**Problem:** Reproduce every item below word for word, leaving out the pictures.

**Records supplied:**
================================
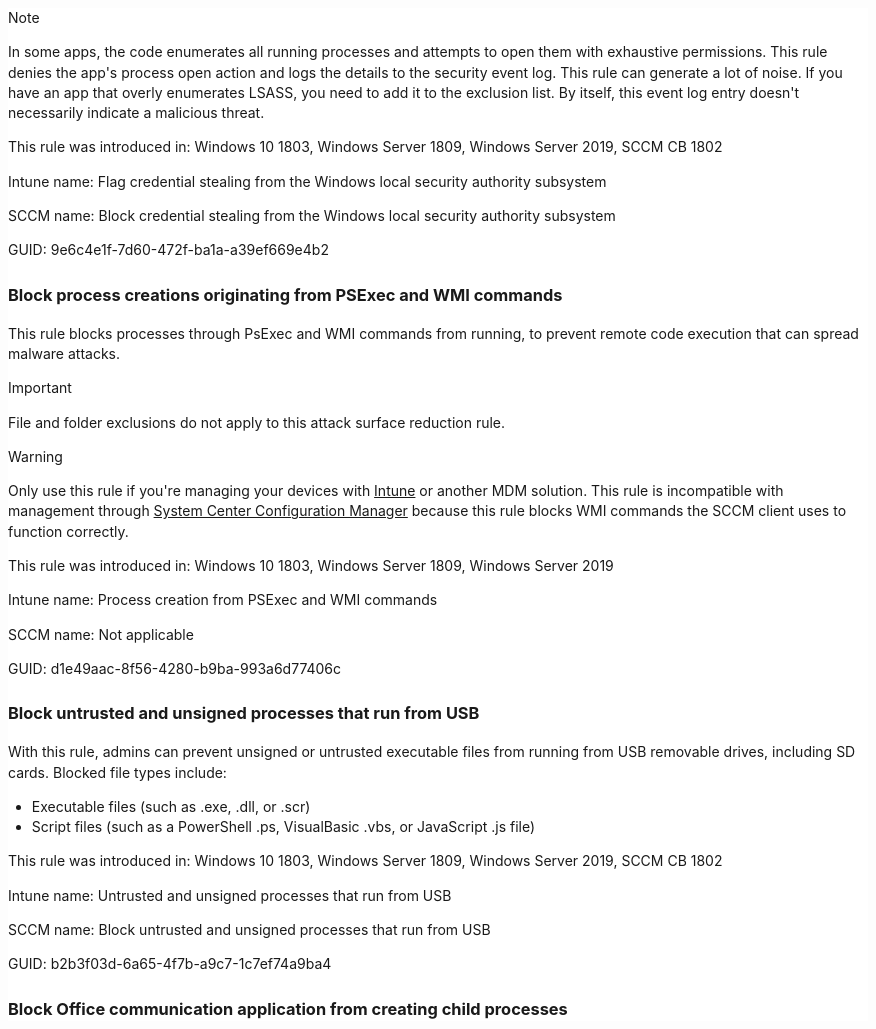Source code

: > [!NOTE]
> In some apps, the code enumerates all running processes and attempts to open them with exhaustive permissions. This rule denies the app's process open action and logs the details to the security event log. This rule can generate a lot of noise. If you have an app that overly enumerates LSASS, you need to add it to the exclusion list. By itself, this event log entry doesn't necessarily indicate a malicious threat.

This rule was introduced in: Windows 10 1803, Windows Server 1809, Windows Server 2019, SCCM CB 1802

Intune name: Flag credential stealing from the Windows local security authority subsystem

SCCM name: Block credential stealing from the Windows local security authority subsystem

GUID: 9e6c4e1f-7d60-472f-ba1a-a39ef669e4b2

### Block process creations originating from PSExec and WMI commands

This rule blocks processes through PsExec and WMI commands from running, to prevent remote code execution that can spread malware attacks.

> [!IMPORTANT]
> File and folder exclusions do not apply to this attack surface reduction rule.

> [!WARNING]
> Only use this rule if you're managing your devices with [Intune](https://docs.microsoft.com/intune) or another MDM solution. This rule is incompatible with management through [System Center Configuration Manager](https://docs.microsoft.com/sccm) because this rule blocks WMI commands the SCCM client uses to function correctly.

This rule was introduced in: Windows 10 1803, Windows Server 1809, Windows Server 2019

Intune name: Process creation from PSExec and WMI commands

SCCM name: Not applicable

GUID: d1e49aac-8f56-4280-b9ba-993a6d77406c

### Block untrusted and unsigned processes that run from USB

With this rule, admins can prevent unsigned or untrusted executable files from running from USB removable drives, including SD cards. Blocked file types include:

* Executable files (such as .exe, .dll, or .scr)
* Script files (such as a PowerShell .ps, VisualBasic .vbs, or JavaScript .js file)

This rule was introduced in: Windows 10 1803, Windows Server 1809, Windows Server 2019, SCCM CB 1802

Intune name: Untrusted and unsigned processes that run from USB

SCCM name: Block untrusted and unsigned processes that run from USB

GUID: b2b3f03d-6a65-4f7b-a9c7-1c7ef74a9ba4

### Block Office communication application from creating child processes
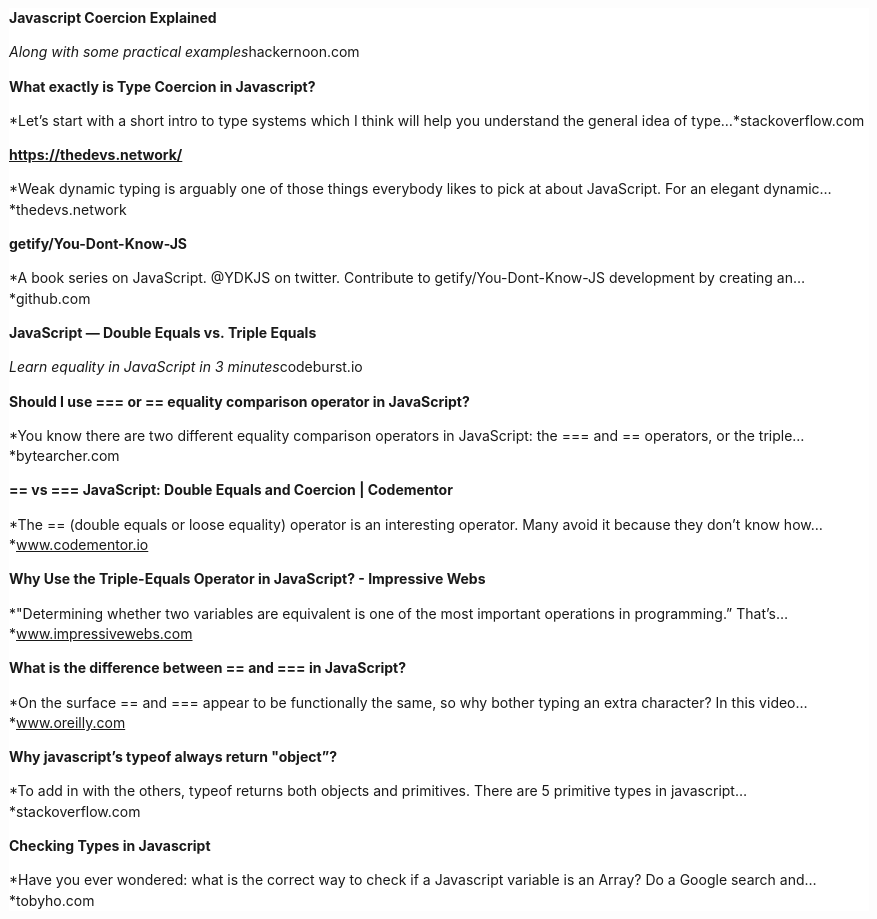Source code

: **Javascript Coercion Explained**  

*Along with some practical examples*hackernoon.com<a href="https://hackernoon.com/javascript-coercion-explained-545c895213d3" class="js-mixtapeImage mixtapeImage u-ignoreBlock"></a>

**What exactly is Type Coercion in Javascript?**  

*Let’s start with a short intro to type systems which I think will help you understand the general idea of type…*stackoverflow.com<a href="https://stackoverflow.com/questions/19915688/what-exactly-is-type-coercion-in-javascript" class="js-mixtapeImage mixtapeImage u-ignoreBlock"></a>

**https://thedevs.network/**  

*Weak dynamic typing is arguably one of those things everybody likes to pick at about JavaScript. For an elegant dynamic…*thedevs.network<a href="https://thedevs.network/blog/type-coercion-in-javascript-and-why-everyone-gets-it-wrong" class="js-mixtapeImage mixtapeImage u-ignoreBlock"></a>

**getify/You-Dont-Know-JS**  

*A book series on JavaScript. <span class="citation" data-cites="YDKJS">@YDKJS</span> on twitter. Contribute to getify/You-Dont-Know-JS development by creating an…*github.com<a href="https://github.com/getify/You-Dont-Know-JS/tree/1st-ed" class="js-mixtapeImage mixtapeImage u-ignoreBlock"></a>

**JavaScript — Double Equals vs. Triple Equals**  

*Learn equality in JavaScript in 3 minutes*codeburst.io<a href="https://codeburst.io/javascript-double-equals-vs-triple-equals-61d4ce5a121a" class="js-mixtapeImage mixtapeImage u-ignoreBlock"></a>

**Should I use === or == equality comparison operator in JavaScript?**  

*You know there are two different equality comparison operators in JavaScript: the === and == operators, or the triple…*bytearcher.com<a href="https://bytearcher.com/articles/equality-comparison-operator-javascript/" class="js-mixtapeImage mixtapeImage u-ignoreBlock"></a>

**== vs === JavaScript: Double Equals and Coercion | Codementor**  

*The == (double equals or loose equality) operator is an interesting operator. Many avoid it because they don’t know how…*www.codementor.io<a href="https://www.codementor.io/javascript/tutorial/double-equals-and-coercion-in-javascript" class="js-mixtapeImage mixtapeImage u-ignoreBlock"></a>

**Why Use the Triple-Equals Operator in JavaScript? - Impressive Webs**  

*"Determining whether two variables are equivalent is one of the most important operations in programming.” That’s…*www.impressivewebs.com<a href="https://www.impressivewebs.com/why-use-triple-equals-javascipt/" class="js-mixtapeImage mixtapeImage u-ignoreBlock"></a>

**What is the difference between == and === in JavaScript?**  

*On the surface == and === appear to be functionally the same, so why bother typing an extra character? In this video…*www.oreilly.com<a href="https://www.oreilly.com/learning/what-is-the-difference-between-and-in-javascript" class="js-mixtapeImage mixtapeImage u-ignoreBlock"></a>

**Why javascript’s typeof always return "object”?**  

*To add in with the others, typeof returns both objects and primitives. There are 5 primitive types in javascript…*stackoverflow.com<a href="https://stackoverflow.com/questions/3787901/why-javascripts-typeof-always-return-object" class="js-mixtapeImage mixtapeImage u-ignoreBlock"></a>

**Checking Types in Javascript**  

*Have you ever wondered: what is the correct way to check if a Javascript variable is an Array? Do a Google search and…*tobyho.com<a href="http://tobyho.com/2011/01/28/checking-types-in-javascript/" class="js-mixtapeImage mixtapeImage mixtapeImage--empty u-ignoreBlock"></a>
================================
**Output below:**
Source code

: > [!NOTE]
> In some apps, the code enumerates all running processes and attempts to open them with exhaustive permissions. This rule denies the app's process open action and logs the details to the security event log. This rule can generate a lot of noise. If you have an app that overly enumerates LSASS, you need to add it to the exclusion list. By itself, this event log entry doesn't necessarily indicate a malicious threat.

This rule was introduced in: Windows 10 1803, Windows Server 1809, Windows Server 2019, SCCM CB 1802

Intune name: Flag credential stealing from the Windows local security authority subsystem

SCCM name: Block credential stealing from the Windows local security authority subsystem

GUID: 9e6c4e1f-7d60-472f-ba1a-a39ef669e4b2

### Block process creations originating from PSExec and WMI commands

This rule blocks processes through PsExec and WMI commands from running, to prevent remote code execution that can spread malware attacks.

> [!IMPORTANT]
> File and folder exclusions do not apply to this attack surface reduction rule.

> [!WARNING]
> Only use this rule if you're managing your devices with [Intune](https://docs.microsoft.com/intune) or another MDM solution. This rule is incompatible with management through [System Center Configuration Manager](https://docs.microsoft.com/sccm) because this rule blocks WMI commands the SCCM client uses to function correctly.

This rule was introduced in: Windows 10 1803, Windows Server 1809, Windows Server 2019

Intune name: Process creation from PSExec and WMI commands

SCCM name: Not applicable

GUID: d1e49aac-8f56-4280-b9ba-993a6d77406c

### Block untrusted and unsigned processes that run from USB

With this rule, admins can prevent unsigned or untrusted executable files from running from USB removable drives, including SD cards. Blocked file types include:

* Executable files (such as .exe, .dll, or .scr)
* Script files (such as a PowerShell .ps, VisualBasic .vbs, or JavaScript .js file)

This rule was introduced in: Windows 10 1803, Windows Server 1809, Windows Server 2019, SCCM CB 1802

Intune name: Untrusted and unsigned processes that run from USB

SCCM name: Block untrusted and unsigned processes that run from USB

GUID: b2b3f03d-6a65-4f7b-a9c7-1c7ef74a9ba4

### Block Office communication application from creating child processes
Source code

: **Javascript Coercion Explained**  

*Along with some practical examples*hackernoon.com<a href="https://hackernoon.com/javascript-coercion-explained-545c895213d3" class="js-mixtapeImage mixtapeImage u-ignoreBlock"></a>

**What exactly is Type Coercion in Javascript?**  

*Let’s start with a short intro to type systems which I think will help you understand the general idea of type…*stackoverflow.com<a href="https://stackoverflow.com/questions/19915688/what-exactly-is-type-coercion-in-javascript" class="js-mixtapeImage mixtapeImage u-ignoreBlock"></a>

**https://thedevs.network/**  

*Weak dynamic typing is arguably one of those things everybody likes to pick at about JavaScript. For an elegant dynamic…*thedevs.network<a href="https://thedevs.network/blog/type-coercion-in-javascript-and-why-everyone-gets-it-wrong" class="js-mixtapeImage mixtapeImage u-ignoreBlock"></a>

**getify/You-Dont-Know-JS**  

*A book series on JavaScript. <span class="citation" data-cites="YDKJS">@YDKJS</span> on twitter. Contribute to getify/You-Dont-Know-JS development by creating an…*github.com<a href="https://github.com/getify/You-Dont-Know-JS/tree/1st-ed" class="js-mixtapeImage mixtapeImage u-ignoreBlock"></a>

**JavaScript — Double Equals vs. Triple Equals**  

*Learn equality in JavaScript in 3 minutes*codeburst.io<a href="https://codeburst.io/javascript-double-equals-vs-triple-equals-61d4ce5a121a" class="js-mixtapeImage mixtapeImage u-ignoreBlock"></a>

**Should I use === or == equality comparison operator in JavaScript?**  

*You know there are two different equality comparison operators in JavaScript: the === and == operators, or the triple…*bytearcher.com<a href="https://bytearcher.com/articles/equality-comparison-operator-javascript/" class="js-mixtapeImage mixtapeImage u-ignoreBlock"></a>

**== vs === JavaScript: Double Equals and Coercion | Codementor**  

*The == (double equals or loose equality) operator is an interesting operator. Many avoid it because they don’t know how…*www.codementor.io<a href="https://www.codementor.io/javascript/tutorial/double-equals-and-coercion-in-javascript" class="js-mixtapeImage mixtapeImage u-ignoreBlock"></a>

**Why Use the Triple-Equals Operator in JavaScript? - Impressive Webs**  

*"Determining whether two variables are equivalent is one of the most important operations in programming.” That’s…*www.impressivewebs.com<a href="https://www.impressivewebs.com/why-use-triple-equals-javascipt/" class="js-mixtapeImage mixtapeImage u-ignoreBlock"></a>

**What is the difference between == and === in JavaScript?**  

*On the surface == and === appear to be functionally the same, so why bother typing an extra character? In this video…*www.oreilly.com<a href="https://www.oreilly.com/learning/what-is-the-difference-between-and-in-javascript" class="js-mixtapeImage mixtapeImage u-ignoreBlock"></a>

**Why javascript’s typeof always return "object”?**  

*To add in with the others, typeof returns both objects and primitives. There are 5 primitive types in javascript…*stackoverflow.com<a href="https://stackoverflow.com/questions/3787901/why-javascripts-typeof-always-return-object" class="js-mixtapeImage mixtapeImage u-ignoreBlock"></a>

**Checking Types in Javascript**  

*Have you ever wondered: what is the correct way to check if a Javascript variable is an Array? Do a Google search and…*tobyho.com<a href="http://tobyho.com/2011/01/28/checking-types-in-javascript/" class="js-mixtapeImage mixtapeImage mixtapeImage--empty u-ignoreBlock"></a>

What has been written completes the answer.